The Buddha’s teaching starts with a simple observation: “There is suffering” (Skt. duhkha). Not as pessimism, but as honest seeing—the first step on the path. It is directly related to craving and aversion, wanting things to be different than they are in some way or other. I am intrigued to see how closely this mirrors what neuroscience reveals: we’re wired to tighten against difficulty, to brace against what we don’t want. The sympathetic nervous system mobilizes us—muscles tensing, breath shortening, attention narrowing. This response served our ancestors well when facing predators, but it fires just as readily for lost phones, confusing websites, not to speak of all-pervading global threats such as climate change. The difference is that in our fast digital society there is hardly room to recover from stress; it has become chronic.
One of the great gifts of mindfulness is the opening up of choice in how we respond to a triggering situation: if our nervous system is regulated enough to be present in the first place, and if we catch it early enough.

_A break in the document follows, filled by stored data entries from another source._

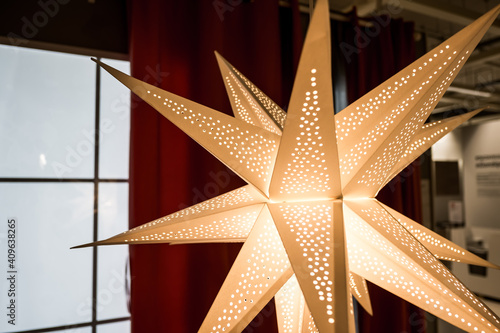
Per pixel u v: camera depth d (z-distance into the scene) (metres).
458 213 7.80
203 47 2.46
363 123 0.90
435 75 0.80
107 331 2.43
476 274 5.66
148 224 0.95
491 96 5.61
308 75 0.71
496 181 7.60
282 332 1.12
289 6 2.83
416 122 0.89
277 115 1.18
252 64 2.66
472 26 0.76
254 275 0.88
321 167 0.81
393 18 3.39
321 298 0.69
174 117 0.86
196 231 0.99
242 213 0.99
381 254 0.92
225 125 0.88
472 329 0.80
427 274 0.81
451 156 8.18
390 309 2.99
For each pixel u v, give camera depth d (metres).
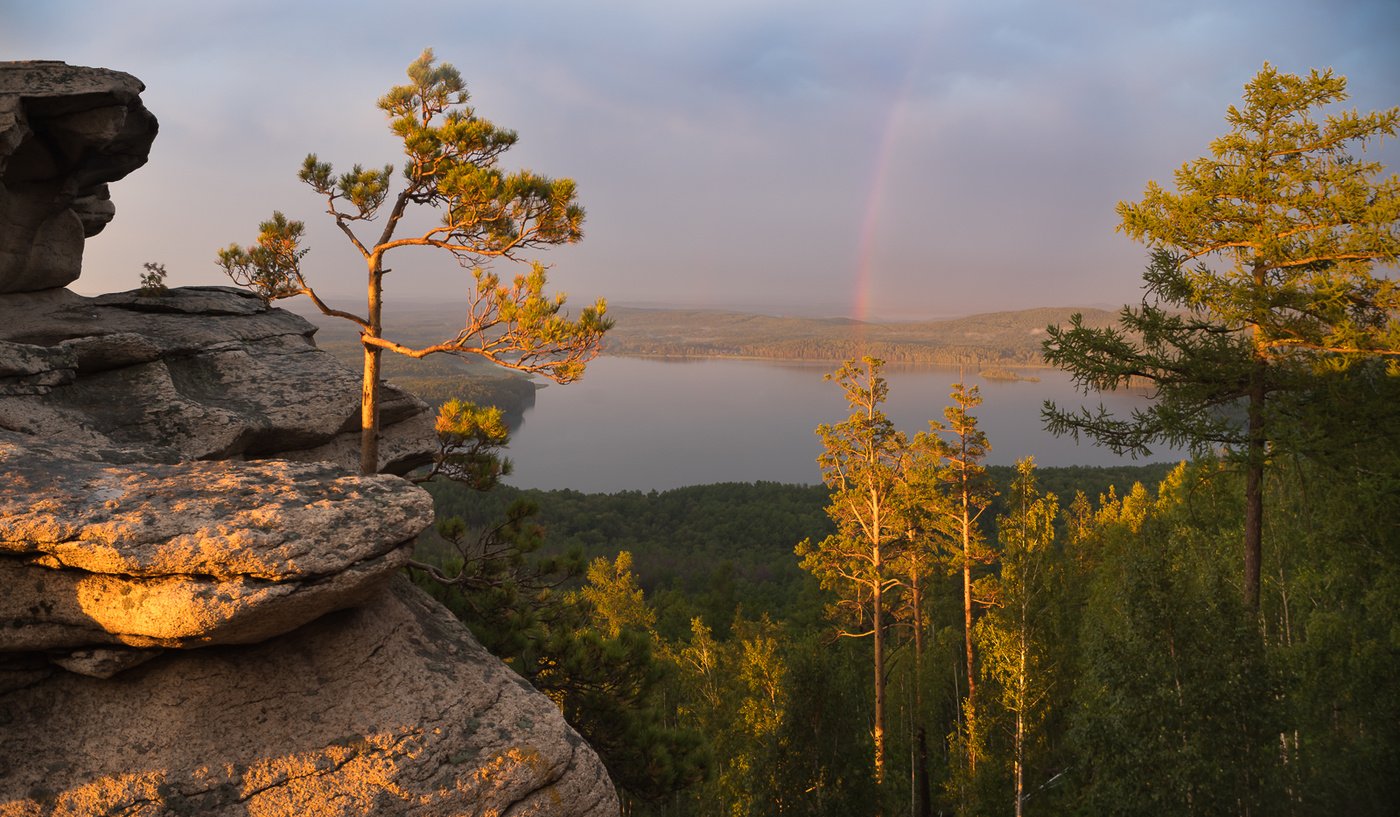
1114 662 14.92
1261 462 15.54
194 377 12.30
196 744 6.72
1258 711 13.68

Neuroscientists describe a “window of tolerance”—that zone where we can be present with difficulty without becoming overwhelmed or shutting down. Mindfulness practice gradually expands this window through the interplay of mind and body. Regulation can proceed from the top down—using the mind to calm the body—or from the bottom up—using the body to calm the mind.**
There was a decisive moment in both the scenarios I described, a flash of recognition. When I realised that I didn’t have my phone with me and my stomach sank a fraction, almost instantaneously there was a realization that it mattered how I was present with this. That this shift toward greater awareness was almost as important as finding the phone. In the ticket-booking saga, the moment of recognition came a bit late, but when it arrived there was a similar, noticeable sense of uplift and relief. A moment of insight that it hurts to strive toward results in this driven way and that it doesn’t have to be this way; it is perfectly possible, based on my experience, to be efficient and relaxed. In both cases the awareness of the bodily state of stress activation was a crucial part of the experience.
This recognition—this honest seeing of our actual state—is the foundation for everything that follows. Once we know we’re struggling, once we’ve felt that sinking stomach or tight jaw or shallow breath, we have options. We can pause. We can breathe more deeply. We can soften the grip, drop the shoulders, and widen our gaze. We can ask ourselves: What does this situation actually call for? Do I need to act? To wait? To let go?
But without recognition, we’re just ricocheting between states of activation and exhaustion, accumulating tension we don’t even know we’re carrying until our bodies force us to pay attention through pain, illness, or breakdown. Much conspires to keep us from this honest assessment of what’s going on for us—a general expectation to always be on top of the game, for example. Or a lack of confidence that we can handle emotional challenges, leading to continuously distracting ourselves. But as the meditation teacher Tara Brach puts it, “The boundary to what we can accept is the boundary to our freedom.” Recognition expands that boundary, one conscious moment at a time.
* Lazarus, R. S., and S. Folkman. 1984. Stress, Appraisal, and Coping. New York: Springer, p.19.
** van der Kolk, B. A. (2014). The Body Keeps the Score: Brain, Mind, and Body in the Healing of Trauma. New York: Viking. pp. 62-63.